British terrorism suspect may face private trial
LONDON (Reuters) - A British businessman has taken the unusual step of seeking a private prosecution against a computer expert wanted in the United States on terrorism charges, his law firm said on Thursday.
Karl Watkin, who made a fortune from bio-fuel and internet companies, said it was a "disgrace" that Babar Ahmad had not been brought to trial in his home country eight years after he was arrested.
Ahmad has been held in a British jail while his lawyers have been fighting his extradition. The European Court of Human Rights in Strasbourg is currently reviewing whether sending Ahmad to the United States is lawful.
Watkin accused the British government, police and prosecutors of failure and said he hoped his private action would end a "saga which has become a stain on this country's long-held principles of fairness and justice".
U.S. officials accuse Ahmad of running a website that supported the Taliban and raised money for Islamist militants in Afghanistan and Chechnya. The website was run from London, but was hosted by a U.S.-based company.
"We do not need to outsource our criminal justice system to America," Watkin said in a statement. "If the tables were turned, the Americans would undoubtedly have tried their own citizens in America many years ago.

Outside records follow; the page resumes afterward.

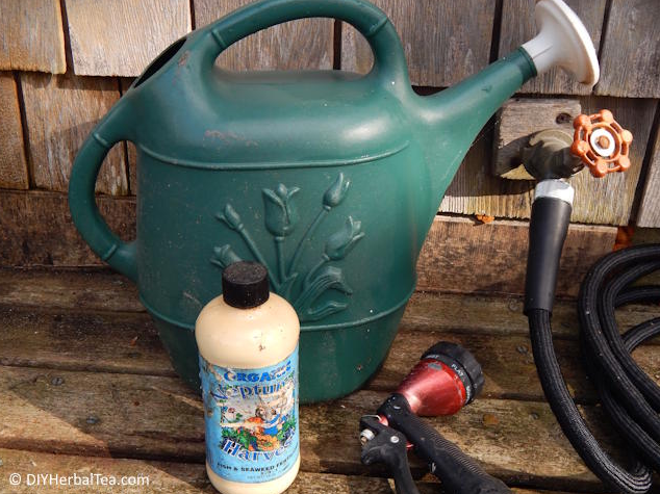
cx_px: 333
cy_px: 244
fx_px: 743
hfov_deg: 47.9
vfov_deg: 36.8
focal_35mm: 39
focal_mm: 6.8
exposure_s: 1/320
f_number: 3.4
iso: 125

I smell politics."
London and Washington signed an extradition treaty in the aftermath of the September 11, 2001 attacks on the United States.
Campaigners say the terms of the treaty are unfair to Britons and mean U.S. officials can request the extradition of a UK suspect without supplying proper evidence against them.
Opponents say the treaty, which became British law in 2003, reinforces their view that London was subservient to the U.S. government during its clamp down on suspected militants after the September 11, 2001 attacks.
But a judge-led review commissioned by the British government concluded in 2011 that the treaty was fair and "does not operate in an unbalanced manner".
Watkin, a longstanding critic of the treaty, said Ahmad should go on trial in Britain because he is a British national and the allegations relate to a website operated in London.
Watkin's lawyers said their client had applied to a London court to prosecute Ahmad under the Offences Against the Person Act 1861 and a judge was considering the request. Watkin has also asked Britain's chief prosecutor for permission to bring a case against Ahmad under the Terrorism Act 2000.
Ahmad denies any wrongdoing. His lawyer Gareth Peirce was not immediately available for comment. Britain's justice ministry had no comment. A Crown Prosecution Service spokesman said it had not yet received any documents on the private prosecution.